Sunday, November 22, 2015

Poetry Pantry #279


Photos of Central London, England

by Laura Bloomsbury


Westminster - Sunset

London Skyline - River Thames


Trafalgar Square 


Pageantry - Horse Guards - Parade


City Hall & Tower Bridge, London


St. James Park

Red Bus & Flowers




Good day, Friends! Hope all is well with everyone.  We just had our first winter storm of the season, and quite a storm it was indeed.  It is beautiful outside, but still.....I am not a fan of the cold and the driving.  I am sure that some of you shared this storm with me too.  

Today our photos of Central London come from Laura Bloomsbury who is one of our newer regulars.  Thank you, Laura, for sending such a unique and beautiful collection.

And, following the Poetry Pantry on Monday Sherry will be featuring an interview with Laura Bloomsbury.  Please visit tomorrow and find out more about her!  I think you will enjoy.....

This week Susan has "survival" as the theme for Midweek Motif. I think this is particularly apt due to some of the events occurring in our world today.  But then again there are so many ways of thinking of 'survival, and you have a few days before Wednesday to cogitate.  Smiles.

If you missed The Living Dead post on "Ithaca" by C.P. Cavafy,  please scroll back and take a look. Cavafy is a most interesting poet.

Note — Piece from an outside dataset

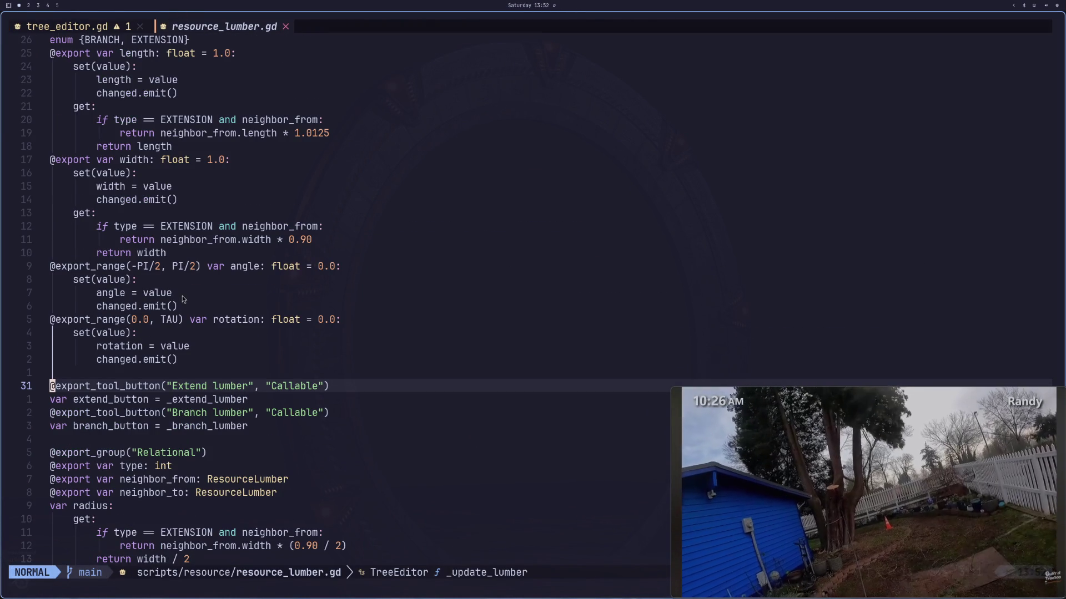
{"action": "left_click", "coordinate": [79, 27]}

With no further delay, let's share poetry. Link your poem using Mr. Linky below, say hello in the comments,  and then visit the poem shares of others.  Come back often to see who else has linked.  Be sure to comment back to those who visit you!  See you on the trail.


Friday, November 20, 2015

The Living Dead


~ Honouring our poetic ancestors ~

Ithaka
By C.P. Cavafy (1863-1933)


As you set out for Ithaka
hope the voyage is a long one
full of adventure, full of discovery.
Laistrygonians and Cyclops
angry Poseidon—don’t be afraid of them:
you’ll never find things like that on your way
as long as you keep your thoughts raised high,
as long as a rare excitement
stirs your spirit and your body.
Laistrygonians, Cyclops,
wild Poseidon—you won’t encounter them
unless you bring them along inside your soul,
unless your soul sets them up in front of you.

Hope the voyage is a long one.
May there be many summer mornings when,
with what pleasure, what joy,
you come into harbors seen for the first time;
may you stop at Phoenician trading stations
to buy fine things,
mother of pearl and coral, amber and ebony,
sensual perfume of every kind—
as many sensual perfumes as you can;
and may you visit many Egyptian cities
to gather stores of knowledge from their scholars.

Keep Ithaka always in your mind.
Arriving there is what you’re destined for.
But do not hurry the journey at all.
Better if it lasts for years,
so you’re old by the time you reach the island,
wealthy with all you’ve gained on the way,
not expecting Ithaka to make you rich.

Ithaka gave you the marvelous journey.
Without her you would not have set out.
She has nothing left to give you now.

And if you find her poor, Ithaka won’t have fooled you
Wise as you will have become, so full of experience,
you’ll have understood by then what these Ithakas mean.


C. P. Cavafy, Collected Poems. Translated by Edmund Keeley and Philip Sherrard. ed. G.P. Savidis. Rev. ed. Princeton University Press 1992.



This poem has been variously translated, but the variations are often slight and subtle. It's the same source material after all. Obviously this is the translation I like best, but I can't comment as to linguistic accuracy. My choice is a subjective matter of my own poetic sensibilities. It's worth listening to the poem on YouTube to experience it that way. Tom O'Bedlam does a nice job of it with the above wording, but I think it pales beside Sean Connery's great voice and delivery (with background music by Vangelis and images of Greek artefacts and scenery) albeit in a version not exactly the same as the above.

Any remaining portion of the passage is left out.